→ **WHAT YOU ARE ASKED TO DO**: Below is a listing. Write out exactly its lines between the one holding "(252, 1443) none" and the one holding "(704, 842) none", inclusive.

→ **RECORDS FOR THIS EXERCISE**:
╔══

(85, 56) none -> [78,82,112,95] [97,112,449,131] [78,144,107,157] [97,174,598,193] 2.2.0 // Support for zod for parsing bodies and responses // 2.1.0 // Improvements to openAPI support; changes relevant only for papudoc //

╚══
╔══

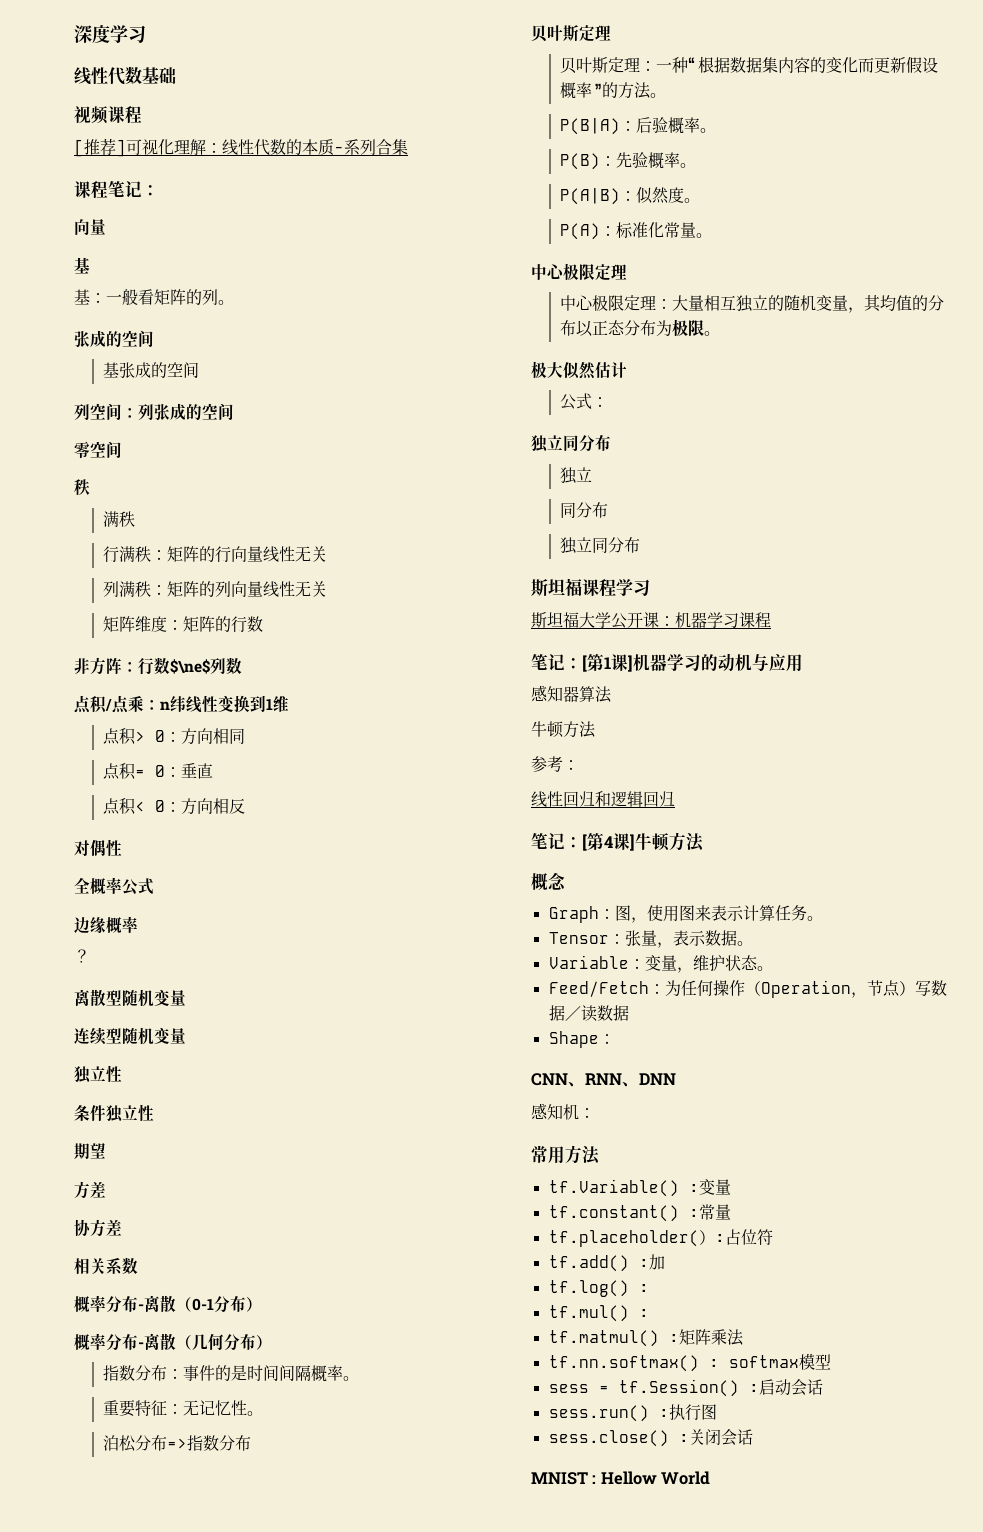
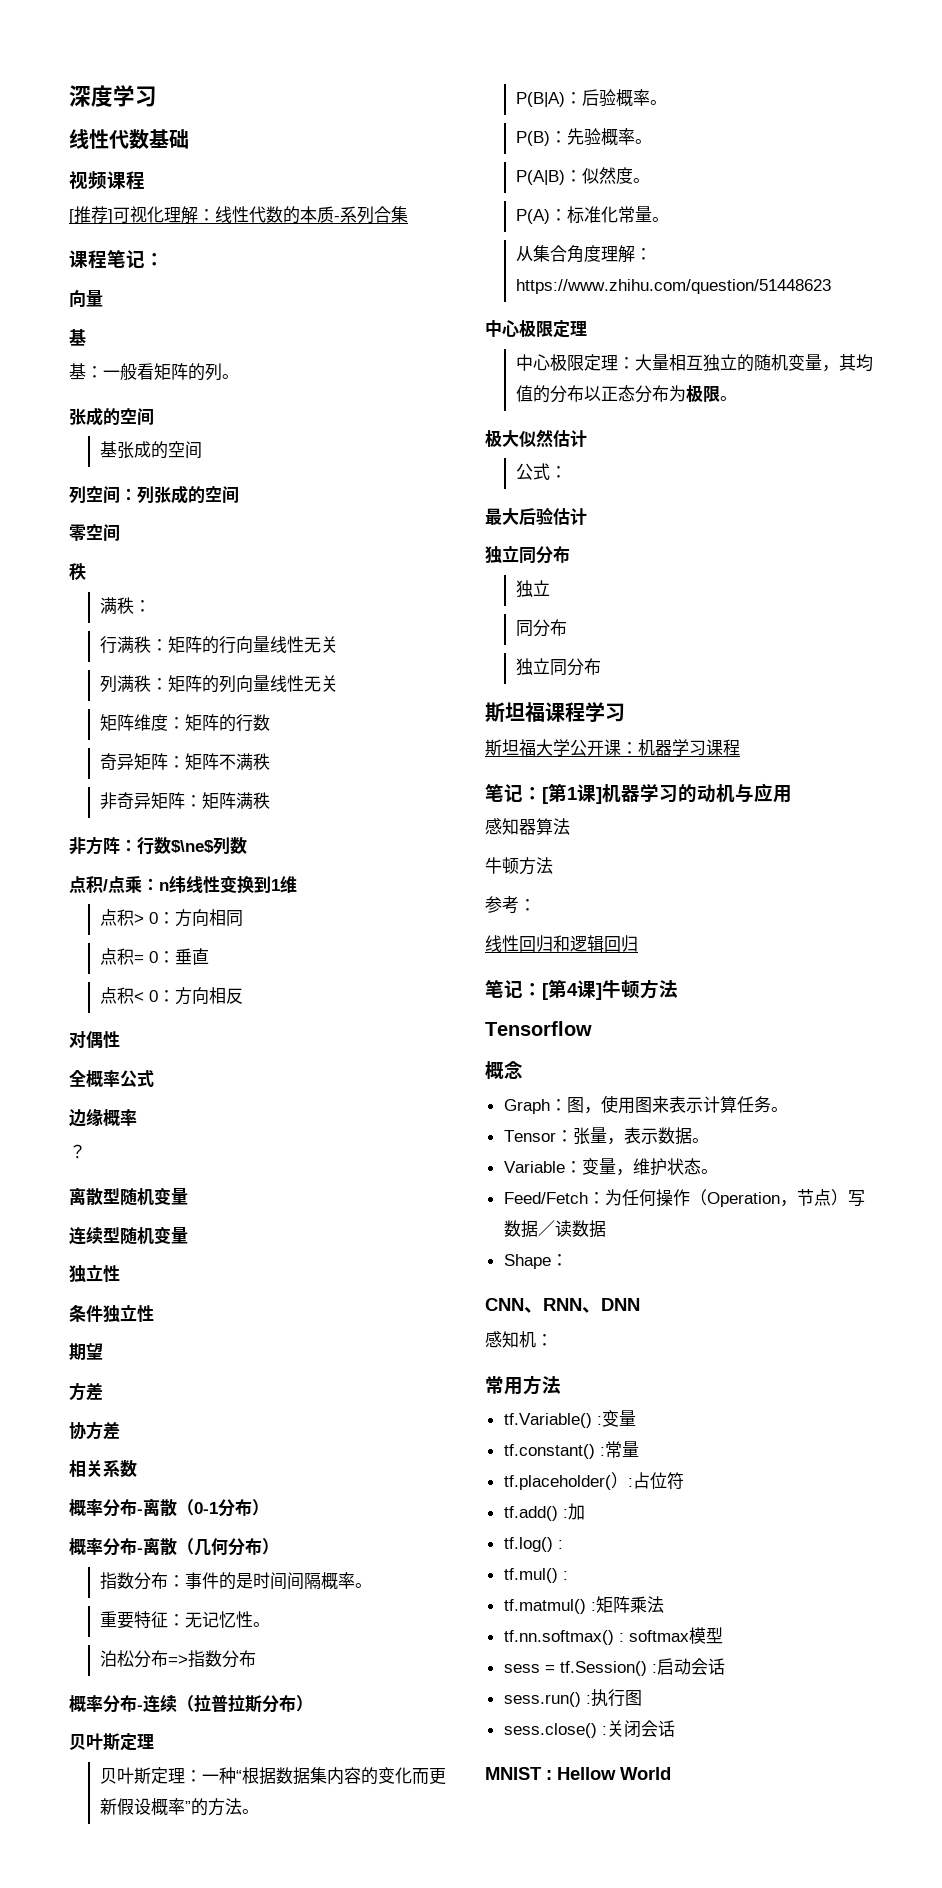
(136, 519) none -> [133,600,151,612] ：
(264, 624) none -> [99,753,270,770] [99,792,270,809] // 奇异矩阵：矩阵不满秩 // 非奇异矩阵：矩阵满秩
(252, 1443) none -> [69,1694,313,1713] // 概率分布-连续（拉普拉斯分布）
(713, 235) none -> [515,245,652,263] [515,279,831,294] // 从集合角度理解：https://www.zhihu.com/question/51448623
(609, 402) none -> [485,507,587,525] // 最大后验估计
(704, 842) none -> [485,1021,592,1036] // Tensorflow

╚══

→ **OUTPUT OF THE TASK**:
(252, 1443) none -> [69,1694,313,1713] // 概率分布-连续（拉普拉斯分布）
(713, 235) none -> [515,245,652,263] [515,279,831,294] // 从集合角度理解：https://www.zhihu.com/question/51448623
(609, 402) none -> [485,507,587,525] // 最大后验估计
(704, 842) none -> [485,1021,592,1036] // Tensorflow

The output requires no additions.